2022 World Affairs Council of the Year
Network of Independent World Affairs Councils of America

Global Engagement: News Review | May 19

Today’s Topics:
1 – Covid News – World Health Assembly
2 – China – Belt and Road Trip
3 – Global Energy – Cheap Oil and the Outlook
4 – Afghanistan – Peace and Covid
5 – International Criminal Court in America’s Crosshairs

Your Hosts:

LCDR Patrick Ryan, USN (Ret), President, Tennessee World Affairs Council

Patrick Ryan is a native of New York City. He enlisted in the Navy at age 17 and volunteered for submarine duty. He served aboard nuclear fast attack and ballistic missile boats during the Cold War, rising to the rank of Chief Petty Officer. In 1982 he was commissioned and served aboard a cruiser in the Western Pacific before becoming a Navy Intelligence Officer. Ryan served aboard the carrier Constellation in the Pacific, the Joint Staff Intelligence Directorate in the Pentagon, the Center for Naval Analysis, and the Intelligence Directorate of U.S. Central Command. Ryan retired from the Navy in 1998 and worked as a consultant on Intelligence Community projects and as the VP/COO of the National Council on U.S.-Arab Relations. Ryan ran a newsletter publishing business on international affairs from 1999-2016. He founded the Tennessee World Affairs Council in 2007.

Colleen Elizabeth Ryan

Colleen Ryan is a JD candidate at Belmont University School of Law. Raised in Middle Tennessee, she attended the University of Tennessee, Knoxville, where she received a BA in Global Studies and Sociology Honors in the Haslam Scholars Program. A participant in the Baker Scholars Program of the Howard H. Baker Jr. Public Policy Center, Colleen wrote an honors thesis on prison reform policy in Uganda’s post-conflict transition, and she was the 2017 Outstanding Graduate in the global studies program. During college, she studied abroad in Uganda, the United Kingdom, and Costa Rica, interned with the US Agency for International Development (USAID), and served in numerous campus-wide roles promoting research and study abroad to fellow students.

In 2018, Colleen earned an MA in Post-war Recovery Studies from the University of York on a Fulbright postgraduate grant, during which time she took coursework in conflict transformation and humanitarian response, conducted fieldwork on peacebuilding and social change in Kosovo, and served as a cultural ambassador for the United States in northern England. At York, she completed her dissertation on Chinese engagement in peacebuilding processes in the Global South in preparation for spending a year as a Schwarzman Scholar at Tsinghua University in Beijing, China.
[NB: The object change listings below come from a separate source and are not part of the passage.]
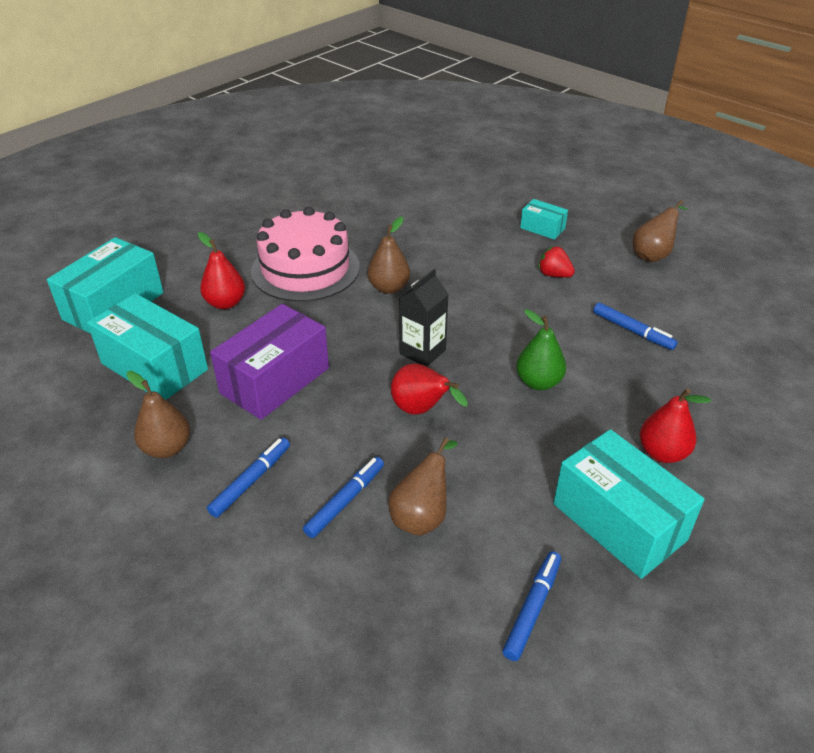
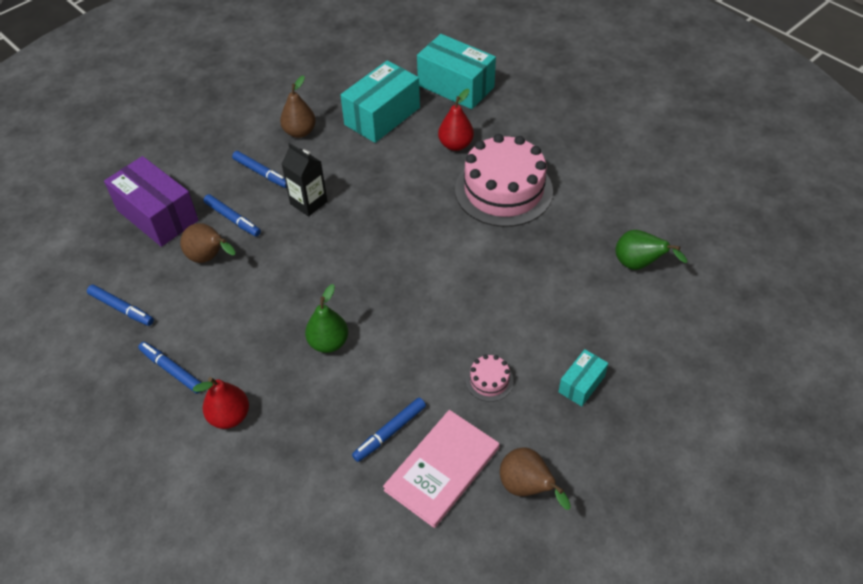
camera: 95 degrees right, 10 degrees up
(275, 380) = (357, 179): purple box -> purple box (157, 215)
(389, 288) = (472, 247): brown pear -> none
(405, 198) = (638, 265): none -> green pear
(421, 410) = (309, 262): red pear -> none
(422, 352) = (379, 266): black carton -> black carton (308, 203)
(554, 275) = (489, 380): red strawberry -> pink cake
(619, 522) = (172, 370): turquoise box -> blue marker
(656, 298) = (442, 469): none -> pink book

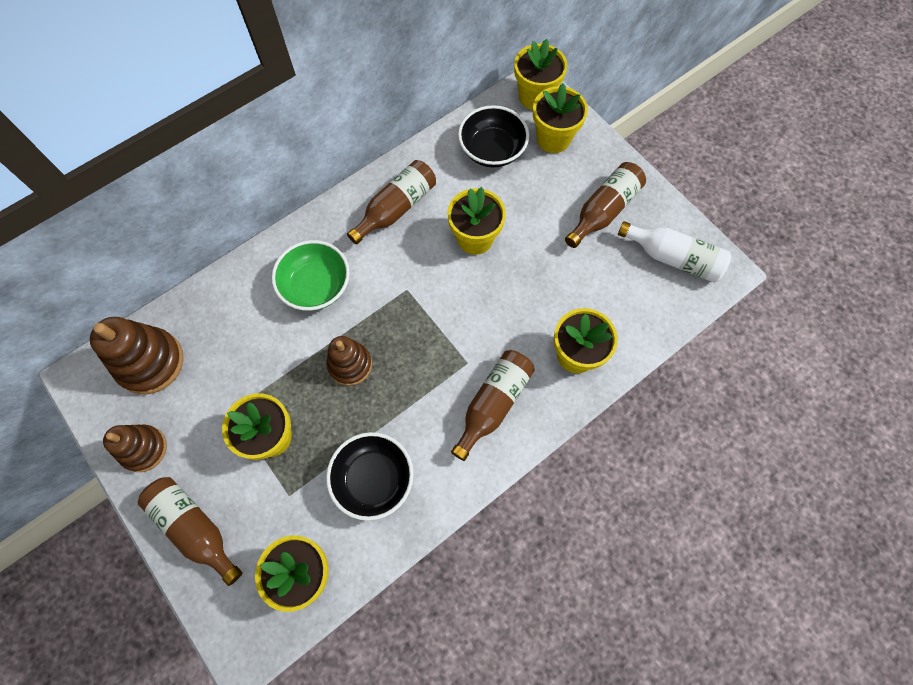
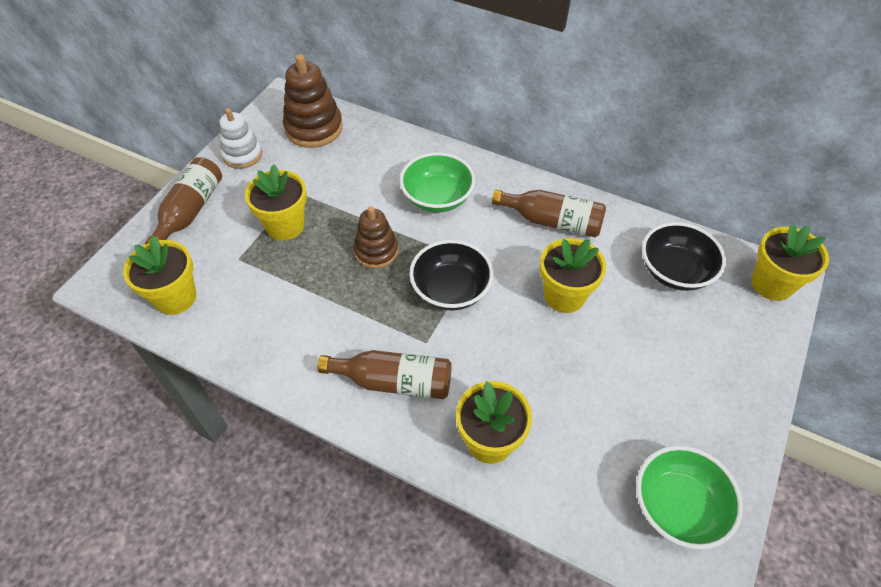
camera: 65 degrees right, 15 degrees down
(144, 449) = (242, 155): brown stacking toy -> white stacking toy
(373, 479) = (276, 313): black bowl -> black bowl (451, 290)
(553, 139) = (734, 320): yellow flower pot -> none
(603, 211) = (684, 404): brown bottle -> none
(673, 258) = (678, 506): white bottle -> green bowl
There, she completed an MA in Global Affairs, worked in research and programming at the Carnegie-Tsinghua Center for Global Policy, and wrote her capstone paper on the evolution of Chinese foreign policy regarding humanitarian intervention.
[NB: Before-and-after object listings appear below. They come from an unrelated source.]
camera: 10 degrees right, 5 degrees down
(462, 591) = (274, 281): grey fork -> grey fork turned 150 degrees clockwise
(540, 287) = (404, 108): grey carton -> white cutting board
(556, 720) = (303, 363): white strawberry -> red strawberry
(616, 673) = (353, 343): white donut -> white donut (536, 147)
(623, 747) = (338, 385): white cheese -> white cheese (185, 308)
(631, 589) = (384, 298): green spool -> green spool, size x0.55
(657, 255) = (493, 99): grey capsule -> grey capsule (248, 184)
In addition to study, research and work abroad, Colleen has had the opportunity for extensive leisure travel across North America, Europe, East Asia, and sub-Saharan Africa. Committed to the belief that every person should be globally engaged, she has volunteered with the Tennessee World Affairs Council since its inception in 2007 and enjoys contributing to TNWAC’s work making educational programming and resources about global affairs available to all Tennesseans.